First, we import results.csv and examine it:
import pandas as pd
results = pd.read_csv("results.csv")
results.head()
actor | movie_or_TV_name | |
---|---|---|
0 | Anita Wise | Seinfeld |
1 | Anita Wise | Corpsing |
2 | Anita Wise | Bob Hope Presents the Ladies of Laughter |
3 | Anita Wise | An Evening at the Improv |
4 | Tracy Kolis | Popular |
We then see which movies or TV shows are most common amongst this dataset of actors and actresses:
# use groupby to count occurrences of each movie or TV name, and sort by number of occurrences
results.groupby(["movie_or_TV_name"]).count().sort_values(by = ["actor"], ascending = False).rename(columns = {"actor" : "number of shared actors"}).head(10)
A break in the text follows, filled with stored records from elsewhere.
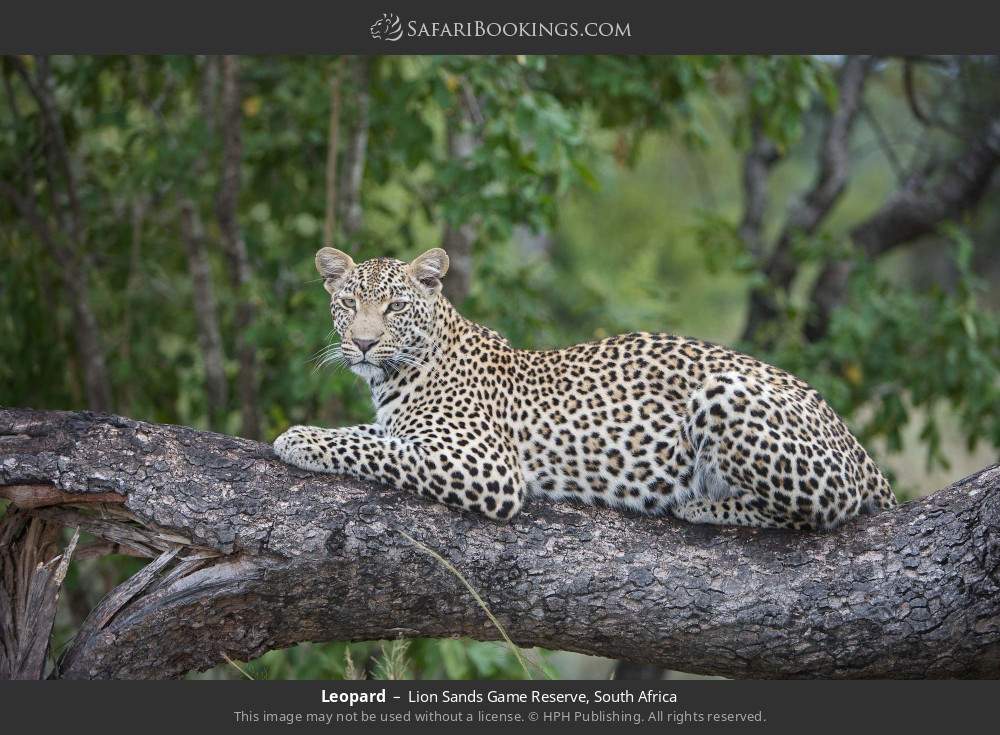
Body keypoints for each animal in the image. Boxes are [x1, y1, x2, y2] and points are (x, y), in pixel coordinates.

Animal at [274, 246, 897, 530]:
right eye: (348, 301)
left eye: (395, 307)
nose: (362, 344)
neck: (400, 372)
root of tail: (853, 441)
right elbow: (372, 436)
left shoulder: (487, 467)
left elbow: (374, 449)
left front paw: (297, 439)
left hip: (725, 391)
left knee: (823, 508)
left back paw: (700, 504)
number of shared actors | |
---|---|
movie_or_TV_name | |
Seinfeld | 1448 |
ER | 298 |
NYPD Blue | 217 |
L.A. Law | 208 |
Seinfeld: Inside Look | 185 |
Entertainment Tonight | 166 |
Murphy Brown | 166 |
Murder, She Wrote | 161 |
CSI: Crime Scene Investigation | 157 |
Diagnosis Murder | 152 |
As expected, Seinfeld is the most common TV show amongst our actors and actresses. Curiously, most of the next most common shows are crime dramas, a genre drastically different from the sitcom nature of Seinfeld.